In this experimental work, a conus impacts a deep liquid pool at a speed varying from 1.3 to
$19.0\ {\rm cm}\ {\rm s}^{-1}$
. Two liquids (2.5 % butanol–water solution or distilled water) and four coni made from duralumin with a diameter of 180 mm and different deadrise angles
$\beta$
(
$2^{\circ }$
,
$3^{\circ }$
,
$4^{\circ }$
and 5
$^{\circ }$
) are tested. An air cushion is trapped between the conus solid surface and the liquid. Several types of bubble patterns after the collapse of the air cushion are observed: one or multiple bubbles near the conus centre (vertex), irregular trails of bubbles on the conus surface and a ring of bubbles in a ‘necklace’-shaped arrangement. With a total internal reflection set-up and appropriate image post-processing, the external and internal radii of the ring-shaped wetted area are estimated for each frame. The external (internal) radius increases (decreases) in time following a linear (exponential) law.

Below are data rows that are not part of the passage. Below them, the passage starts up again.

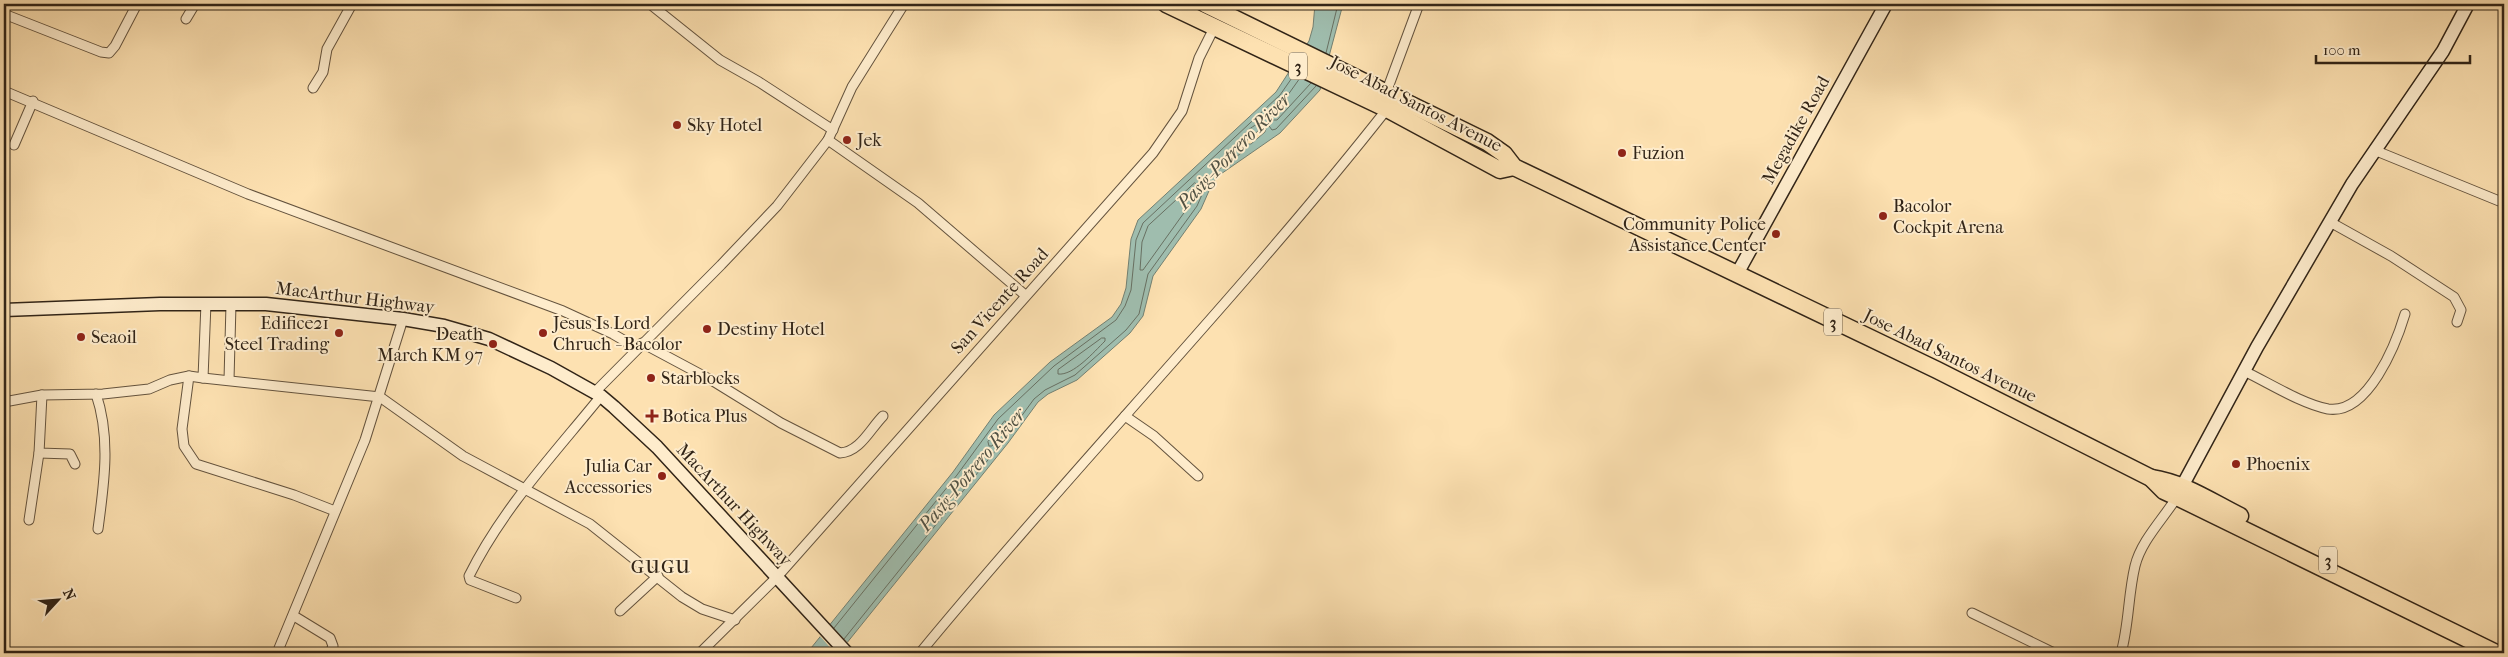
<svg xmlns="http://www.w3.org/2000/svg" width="2508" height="657" viewBox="0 0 2508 657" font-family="'IM FELL French Canon',serif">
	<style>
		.water { fill: #9fbdae; stroke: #738072; fill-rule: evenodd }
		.pier { fill: #fde1b1 }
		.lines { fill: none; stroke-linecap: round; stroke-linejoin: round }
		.shore { stroke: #687062; stroke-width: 1 }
		.street-casing { stroke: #64533e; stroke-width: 11 }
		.secondary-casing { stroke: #312417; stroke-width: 15 }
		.highway-casing { stroke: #312417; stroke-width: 19 }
		.street { stroke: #feeccc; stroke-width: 9 }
		.secondary { stroke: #feeccc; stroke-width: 12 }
		.highway { stroke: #fde1b1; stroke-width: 16 }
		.poi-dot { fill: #8f2418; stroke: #feeccc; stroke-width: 2 }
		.labels { text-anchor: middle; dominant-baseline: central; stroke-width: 4; stroke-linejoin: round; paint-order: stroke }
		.shield { fill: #feeccc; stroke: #6e604d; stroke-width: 1 }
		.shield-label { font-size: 16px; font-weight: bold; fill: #312417 }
		.street-label { font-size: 18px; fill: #312417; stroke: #feeccc }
		.poi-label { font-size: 18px; fill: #312417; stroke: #feeccc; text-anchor: start }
		.water-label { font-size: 19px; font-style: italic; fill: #525244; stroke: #feeccc }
		.neighbourhood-label { font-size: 19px; letter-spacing: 1px; fill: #312417; stroke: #feeccc }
	</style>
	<rect width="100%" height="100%" fill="#fde1b1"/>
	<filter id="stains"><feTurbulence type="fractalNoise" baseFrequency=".004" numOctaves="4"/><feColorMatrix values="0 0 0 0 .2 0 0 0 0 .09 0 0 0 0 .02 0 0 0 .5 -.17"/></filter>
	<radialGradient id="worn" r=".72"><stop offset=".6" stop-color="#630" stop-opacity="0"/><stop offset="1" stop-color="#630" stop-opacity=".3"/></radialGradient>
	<path class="water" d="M 1315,4 L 1343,4 L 1320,90 L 1280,133 L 1218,176 L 1212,184 L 1201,209 L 1153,276 L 1143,316 L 1130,333 L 1077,380 L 1048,394 L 1038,402 L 1008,443 L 846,644 L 836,653 L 807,653 L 953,472 L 994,415 L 1050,362 L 1112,317 L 1121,304 L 1126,288 L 1131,239 L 1138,220 L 1276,92 L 1309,41 L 1313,27 ZM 1263,127 L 1266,129 L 1265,132 L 1251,144 L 1247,144 L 1247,140 Z"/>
	<polygon class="pier" points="829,623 849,644 840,653 835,653 819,635"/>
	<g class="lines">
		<g class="shore">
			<polyline points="1326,53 1338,4"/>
			<polyline points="1300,78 1285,99 1269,114 1273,120 1277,120 1311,83"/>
			<polygon points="1195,183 1199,186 1191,203 1143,270 1140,270 1142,242 1148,226"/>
			<path d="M 1102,338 L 1105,338 L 1105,341 C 1094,352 1073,376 1058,374 L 1058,370 Z"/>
			<polygon points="1005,421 1008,425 992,446 989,446 988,442"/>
			<polyline points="834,628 957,475 998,419 1054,366 1116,320 1125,306 1131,290 1136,240 1143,223 1280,95 1294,75"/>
			<path d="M 844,639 L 1004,440 L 1034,399 L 1045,390 L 1075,375 L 1126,330 L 1139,314 L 1148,274 L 1197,206 L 1208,181 L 1215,172 L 1244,151 C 1240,136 1247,128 1262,122 L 1267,123 L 1272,130 L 1276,129 L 1316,86"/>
		</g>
		<g class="street-casing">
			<g id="street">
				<polyline points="650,4 720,60 759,82 833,130"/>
				<polyline points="4,14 101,52 109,53 115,46 137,4"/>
				<polyline points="186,19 195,4"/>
				<polyline points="313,88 323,72 327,49 352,4"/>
				<polyline points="4,91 248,194 563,311 613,334 637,348"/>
				<polyline points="1386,93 1419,4"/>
				<polyline points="828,140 918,203 1025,295"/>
				<polyline points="14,145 33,101"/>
				<polyline points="2374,150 2504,203"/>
				<polyline points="2330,222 2391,256 2454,297 2461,310 2457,322"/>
				<path d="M 642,343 L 713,381 L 781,423 L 840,453 C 860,452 870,429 883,416"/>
				<path d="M 2244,371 C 2269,383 2302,404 2328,409 C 2368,415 2396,344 2405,314"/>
				<polyline points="189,376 182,429 184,446 196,464 294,495 335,511"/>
				<polyline points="203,378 380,397 463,456 590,524 682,597 702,609 735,620"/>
				<polyline points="229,380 231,304"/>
				<polyline points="594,393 721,265 777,206 828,140 852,87 904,4"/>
				<path d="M 96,394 C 111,438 104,484 98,529"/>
				<polyline points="42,395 39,453 70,454 75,464"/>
				<polyline points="4,402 42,395 103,394 149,389 170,380 189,376 203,378 206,303"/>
				<polyline points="1125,416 1154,436 1198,476"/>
				<polyline points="29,520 39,453"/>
				<path d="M 516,598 L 470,580 L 469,576 C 502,509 554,454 601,396"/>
				<polyline points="620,611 658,576"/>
				<polyline points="1972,613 2054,653"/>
				<polyline points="294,616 330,638 333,646 330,653"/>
				<polyline points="277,653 365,440 403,319"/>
				<polyline points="700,653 777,577 1153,153 1182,111 1199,58 1215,26"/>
				<path d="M 920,653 C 1072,468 1239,297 1387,109"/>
				<path d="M 2121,653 C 2129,625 2128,595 2135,566 C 2141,541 2163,519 2177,497"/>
			</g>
		</g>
		<g class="secondary-casing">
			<g id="secondary">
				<polyline points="1737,274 1886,4"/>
				<polyline points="4,310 160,304 266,304 403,319 444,326 489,339 551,368 601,396 614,407 657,447 847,653"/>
				<polyline points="2178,494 2257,347 2352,184 2443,51 2468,4"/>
			</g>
		</g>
		<g class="highway-casing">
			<g id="highway">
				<polyline points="1166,4 1387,109 1500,170 1514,167"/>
				<polyline points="1205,4 1487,142 1504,154 1514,167 1937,370 2151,478 2164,491 2177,497 2496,653"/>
				<path d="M 2151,478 C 2184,483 2210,501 2240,516"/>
			</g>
		</g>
		<use href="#street" class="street"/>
		<use href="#secondary" class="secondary"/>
		<use href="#highway" class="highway"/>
	</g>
	<g class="poi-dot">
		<circle cx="677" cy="125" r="5"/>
		<circle cx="847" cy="140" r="5"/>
		<circle cx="1622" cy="153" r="5"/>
		<circle cx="1883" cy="216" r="5"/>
		<circle cx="1776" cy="234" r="5"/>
		<circle cx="707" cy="329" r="5"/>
		<circle cx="339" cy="333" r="5"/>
		<circle cx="543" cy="333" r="5"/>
		<circle cx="81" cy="337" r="5"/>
		<circle cx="493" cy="344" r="5"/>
		<circle cx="651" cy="378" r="5"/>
		<path d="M649.5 408.5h5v5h5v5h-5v5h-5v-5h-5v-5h5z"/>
		<circle cx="2236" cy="464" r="5"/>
		<circle cx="662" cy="476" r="5"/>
	</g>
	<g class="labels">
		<g class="shield">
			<rect x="1289" y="52.5" width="18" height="27" rx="4"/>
			<rect x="1824" y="308.5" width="18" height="27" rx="4"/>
			<rect x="2319" y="546.5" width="18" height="27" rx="4"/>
		</g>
		<g class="shield-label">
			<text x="1298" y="66">3</text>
			<text x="1833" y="322">3</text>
			<text x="2328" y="560">3</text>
		</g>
		<g class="street-label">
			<text transform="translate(1416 104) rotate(27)">Jose Abad Santos Avenue</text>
			<text transform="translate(1796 130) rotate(-61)">Megadike Road</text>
			<text transform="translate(355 298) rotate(7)">MacArthur Highway</text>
			<text transform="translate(1000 301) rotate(-48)">San Vicente Road</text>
			<text transform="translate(1950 356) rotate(26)">Jose Abad Santos Avenue</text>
			<text transform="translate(734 505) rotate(47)">MacArthur Highway</text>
		</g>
		<g class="poi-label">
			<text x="687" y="125">Sky Hotel</text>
			<text x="857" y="140">Jek</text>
			<text x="1632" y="153">Fuzion</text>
			<text x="1893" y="206">Bacolor<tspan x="1893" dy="21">Cockpit Arena</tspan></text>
			<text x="1766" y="224" text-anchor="end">Community Police<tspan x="1766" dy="21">Assistance Center</tspan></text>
			<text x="329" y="323" text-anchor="end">Edifice21<tspan x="329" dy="21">Steel Trading</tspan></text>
			<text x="553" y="323">Jesus Is Lord<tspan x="553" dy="21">Chruch - Bacolor</tspan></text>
			<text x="717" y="329">Destiny Hotel</text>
			<text x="483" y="334" text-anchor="end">Death<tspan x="483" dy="21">March KM 97</tspan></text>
			<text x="91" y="337">Seaoil</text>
			<text x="661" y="378">Starblocks</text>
			<text x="662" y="416">Botica Plus</text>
			<text x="2246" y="464">Phoenix</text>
			<text x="652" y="466" text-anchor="end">Julia Car<tspan x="652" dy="21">Accessories</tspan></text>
		</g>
		<g class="water-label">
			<text transform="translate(1234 151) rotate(-46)">Pasig-Potrero River</text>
			<text transform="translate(972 470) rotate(-50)">Pasig-Potrero River</text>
		</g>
		<g class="neighbourhood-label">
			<text x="661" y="567">GUGU</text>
		</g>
	</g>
	<rect width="2508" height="657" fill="none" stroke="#fde1b1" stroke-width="20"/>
	<rect x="5" y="5" width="2498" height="647" fill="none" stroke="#312417" stroke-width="2.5"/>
	<rect x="10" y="10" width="2488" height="637" fill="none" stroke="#312417"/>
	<g transform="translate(58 600) rotate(64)" stroke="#feeccc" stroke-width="4" paint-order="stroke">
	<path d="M0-4L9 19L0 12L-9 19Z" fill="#312417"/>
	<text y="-8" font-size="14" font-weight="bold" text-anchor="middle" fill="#312417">N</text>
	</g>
	<path d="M2316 55v8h154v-8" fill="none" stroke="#312417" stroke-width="2.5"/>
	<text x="2323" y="55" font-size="15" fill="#312417" stroke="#feeccc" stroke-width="4" paint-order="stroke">100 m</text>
	<rect width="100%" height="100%" filter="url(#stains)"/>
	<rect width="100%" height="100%" fill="url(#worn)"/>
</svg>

The speed of the outer border of the wetted area is in agreement with the Wagner theory for a body impacting onto a liquid. The initial radius of the annular touchdown region is estimated as the intersection of the relevant fitting curves. In the studied range of parameters, the initial radius obeys a universal scaling law, which follows from the air–water lubrication–inertia balance.